» WHAT TO DO
Count the lines of the material that contain the string "typed". What is the total? Reply with the number alone.

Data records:
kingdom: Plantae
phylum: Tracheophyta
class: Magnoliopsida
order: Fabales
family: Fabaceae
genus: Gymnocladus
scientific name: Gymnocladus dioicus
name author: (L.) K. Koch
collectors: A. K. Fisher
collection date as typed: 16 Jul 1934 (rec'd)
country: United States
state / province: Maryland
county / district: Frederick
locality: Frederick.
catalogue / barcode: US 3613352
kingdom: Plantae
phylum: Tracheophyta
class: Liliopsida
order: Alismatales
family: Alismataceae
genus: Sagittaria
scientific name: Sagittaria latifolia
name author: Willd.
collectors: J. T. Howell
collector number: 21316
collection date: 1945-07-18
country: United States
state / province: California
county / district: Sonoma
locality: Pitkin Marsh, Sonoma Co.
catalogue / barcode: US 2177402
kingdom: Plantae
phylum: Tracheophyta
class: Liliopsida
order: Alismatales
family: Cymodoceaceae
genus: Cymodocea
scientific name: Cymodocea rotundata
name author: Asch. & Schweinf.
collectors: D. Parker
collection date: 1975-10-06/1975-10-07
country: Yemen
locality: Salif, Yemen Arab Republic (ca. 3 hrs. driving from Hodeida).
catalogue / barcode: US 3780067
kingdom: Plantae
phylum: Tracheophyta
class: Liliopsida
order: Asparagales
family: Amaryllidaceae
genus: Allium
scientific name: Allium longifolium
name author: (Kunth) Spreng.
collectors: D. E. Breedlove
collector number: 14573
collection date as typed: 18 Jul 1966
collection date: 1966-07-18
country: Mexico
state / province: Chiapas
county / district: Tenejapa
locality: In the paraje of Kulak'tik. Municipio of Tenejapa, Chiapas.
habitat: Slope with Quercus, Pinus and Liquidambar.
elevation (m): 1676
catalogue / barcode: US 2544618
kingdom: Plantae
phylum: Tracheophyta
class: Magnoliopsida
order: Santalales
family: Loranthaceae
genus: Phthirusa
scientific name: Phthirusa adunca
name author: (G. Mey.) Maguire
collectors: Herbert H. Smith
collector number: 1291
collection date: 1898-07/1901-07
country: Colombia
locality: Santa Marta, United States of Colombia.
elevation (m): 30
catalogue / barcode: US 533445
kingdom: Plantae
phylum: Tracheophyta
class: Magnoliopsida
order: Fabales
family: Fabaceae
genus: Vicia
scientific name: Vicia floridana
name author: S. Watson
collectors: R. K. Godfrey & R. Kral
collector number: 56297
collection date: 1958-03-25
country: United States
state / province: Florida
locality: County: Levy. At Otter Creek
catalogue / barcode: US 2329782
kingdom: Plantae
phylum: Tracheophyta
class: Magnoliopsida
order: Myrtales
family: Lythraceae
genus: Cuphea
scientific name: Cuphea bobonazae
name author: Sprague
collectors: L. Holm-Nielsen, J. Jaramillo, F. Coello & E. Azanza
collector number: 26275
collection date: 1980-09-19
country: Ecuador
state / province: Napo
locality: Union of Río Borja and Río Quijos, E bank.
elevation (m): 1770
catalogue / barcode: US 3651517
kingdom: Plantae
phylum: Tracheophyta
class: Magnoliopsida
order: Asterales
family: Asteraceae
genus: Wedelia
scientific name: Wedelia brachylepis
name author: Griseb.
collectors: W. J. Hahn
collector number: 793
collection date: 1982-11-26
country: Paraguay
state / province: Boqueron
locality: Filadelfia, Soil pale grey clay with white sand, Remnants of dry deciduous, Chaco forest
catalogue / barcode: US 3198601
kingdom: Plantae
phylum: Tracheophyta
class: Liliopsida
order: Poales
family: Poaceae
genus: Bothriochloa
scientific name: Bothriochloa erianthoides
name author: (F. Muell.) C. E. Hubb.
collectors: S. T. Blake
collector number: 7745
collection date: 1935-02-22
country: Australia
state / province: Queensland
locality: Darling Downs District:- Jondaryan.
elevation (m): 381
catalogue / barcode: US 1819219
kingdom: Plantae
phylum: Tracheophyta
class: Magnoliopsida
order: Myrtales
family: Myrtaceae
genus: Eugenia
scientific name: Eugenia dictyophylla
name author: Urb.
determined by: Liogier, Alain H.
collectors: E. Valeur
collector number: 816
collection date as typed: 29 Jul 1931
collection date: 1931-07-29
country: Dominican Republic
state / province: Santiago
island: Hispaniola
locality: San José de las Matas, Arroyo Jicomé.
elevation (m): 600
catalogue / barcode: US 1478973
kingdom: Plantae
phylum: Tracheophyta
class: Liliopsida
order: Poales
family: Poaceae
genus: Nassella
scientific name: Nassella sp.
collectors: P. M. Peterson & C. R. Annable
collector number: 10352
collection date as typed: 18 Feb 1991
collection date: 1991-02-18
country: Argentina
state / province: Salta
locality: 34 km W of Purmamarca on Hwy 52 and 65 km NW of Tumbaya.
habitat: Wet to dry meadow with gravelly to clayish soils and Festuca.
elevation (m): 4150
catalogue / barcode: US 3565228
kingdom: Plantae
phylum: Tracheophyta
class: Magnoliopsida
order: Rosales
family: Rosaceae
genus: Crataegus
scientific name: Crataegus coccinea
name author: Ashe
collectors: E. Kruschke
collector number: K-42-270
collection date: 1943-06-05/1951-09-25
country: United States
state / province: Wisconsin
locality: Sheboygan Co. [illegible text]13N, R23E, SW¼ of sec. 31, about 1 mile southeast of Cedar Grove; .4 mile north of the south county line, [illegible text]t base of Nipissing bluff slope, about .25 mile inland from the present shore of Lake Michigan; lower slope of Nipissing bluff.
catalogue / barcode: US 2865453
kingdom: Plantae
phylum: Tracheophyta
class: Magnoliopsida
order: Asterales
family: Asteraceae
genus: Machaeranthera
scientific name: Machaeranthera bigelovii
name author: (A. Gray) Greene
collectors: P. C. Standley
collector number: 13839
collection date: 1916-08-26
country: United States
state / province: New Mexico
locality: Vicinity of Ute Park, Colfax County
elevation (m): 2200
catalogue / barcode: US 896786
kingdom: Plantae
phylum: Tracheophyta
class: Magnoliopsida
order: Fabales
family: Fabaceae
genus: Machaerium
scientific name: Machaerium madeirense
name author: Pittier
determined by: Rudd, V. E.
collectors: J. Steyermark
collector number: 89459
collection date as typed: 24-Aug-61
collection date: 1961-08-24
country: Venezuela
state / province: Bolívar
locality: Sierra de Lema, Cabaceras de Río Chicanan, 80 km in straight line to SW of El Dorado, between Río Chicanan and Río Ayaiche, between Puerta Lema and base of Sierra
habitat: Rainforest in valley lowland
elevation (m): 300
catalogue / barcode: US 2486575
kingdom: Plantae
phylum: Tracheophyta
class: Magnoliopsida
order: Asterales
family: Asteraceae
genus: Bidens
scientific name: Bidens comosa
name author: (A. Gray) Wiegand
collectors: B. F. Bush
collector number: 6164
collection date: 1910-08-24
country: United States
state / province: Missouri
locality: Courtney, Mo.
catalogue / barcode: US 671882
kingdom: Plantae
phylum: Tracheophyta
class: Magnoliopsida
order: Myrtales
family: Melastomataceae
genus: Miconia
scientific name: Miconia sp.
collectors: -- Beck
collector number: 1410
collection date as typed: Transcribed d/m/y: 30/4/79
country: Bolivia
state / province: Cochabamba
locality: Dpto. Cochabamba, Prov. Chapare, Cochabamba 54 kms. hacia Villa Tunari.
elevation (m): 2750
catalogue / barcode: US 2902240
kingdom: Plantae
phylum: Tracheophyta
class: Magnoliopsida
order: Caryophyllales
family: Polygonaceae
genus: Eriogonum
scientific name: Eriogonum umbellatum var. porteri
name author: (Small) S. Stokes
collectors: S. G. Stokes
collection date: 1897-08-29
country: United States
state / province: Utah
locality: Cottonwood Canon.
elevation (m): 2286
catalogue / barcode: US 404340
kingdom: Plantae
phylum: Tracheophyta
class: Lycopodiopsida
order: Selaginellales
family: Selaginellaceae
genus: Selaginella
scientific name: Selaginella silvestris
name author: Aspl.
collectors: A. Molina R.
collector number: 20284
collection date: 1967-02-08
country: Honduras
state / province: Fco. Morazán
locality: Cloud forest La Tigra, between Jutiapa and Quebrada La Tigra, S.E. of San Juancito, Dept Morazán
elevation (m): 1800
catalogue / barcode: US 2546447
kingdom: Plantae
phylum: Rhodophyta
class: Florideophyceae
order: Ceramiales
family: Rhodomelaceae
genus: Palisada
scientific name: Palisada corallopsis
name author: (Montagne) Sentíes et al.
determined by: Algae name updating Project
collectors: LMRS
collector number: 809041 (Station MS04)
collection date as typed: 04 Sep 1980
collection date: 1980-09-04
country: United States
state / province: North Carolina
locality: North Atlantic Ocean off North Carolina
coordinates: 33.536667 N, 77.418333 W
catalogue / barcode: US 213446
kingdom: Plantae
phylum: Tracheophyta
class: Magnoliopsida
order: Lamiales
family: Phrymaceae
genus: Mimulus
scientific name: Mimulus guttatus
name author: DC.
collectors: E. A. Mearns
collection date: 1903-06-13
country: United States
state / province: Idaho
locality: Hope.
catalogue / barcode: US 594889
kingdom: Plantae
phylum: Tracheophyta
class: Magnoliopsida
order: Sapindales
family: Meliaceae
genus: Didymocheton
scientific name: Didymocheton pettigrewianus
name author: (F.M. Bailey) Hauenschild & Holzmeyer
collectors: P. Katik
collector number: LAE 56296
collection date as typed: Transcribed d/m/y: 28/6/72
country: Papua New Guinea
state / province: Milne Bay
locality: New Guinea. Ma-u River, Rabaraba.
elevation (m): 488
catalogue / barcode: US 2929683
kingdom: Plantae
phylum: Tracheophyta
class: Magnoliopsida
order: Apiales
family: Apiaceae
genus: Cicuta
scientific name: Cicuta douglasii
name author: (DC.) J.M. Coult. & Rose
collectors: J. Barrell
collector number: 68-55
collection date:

» THE REPLY
8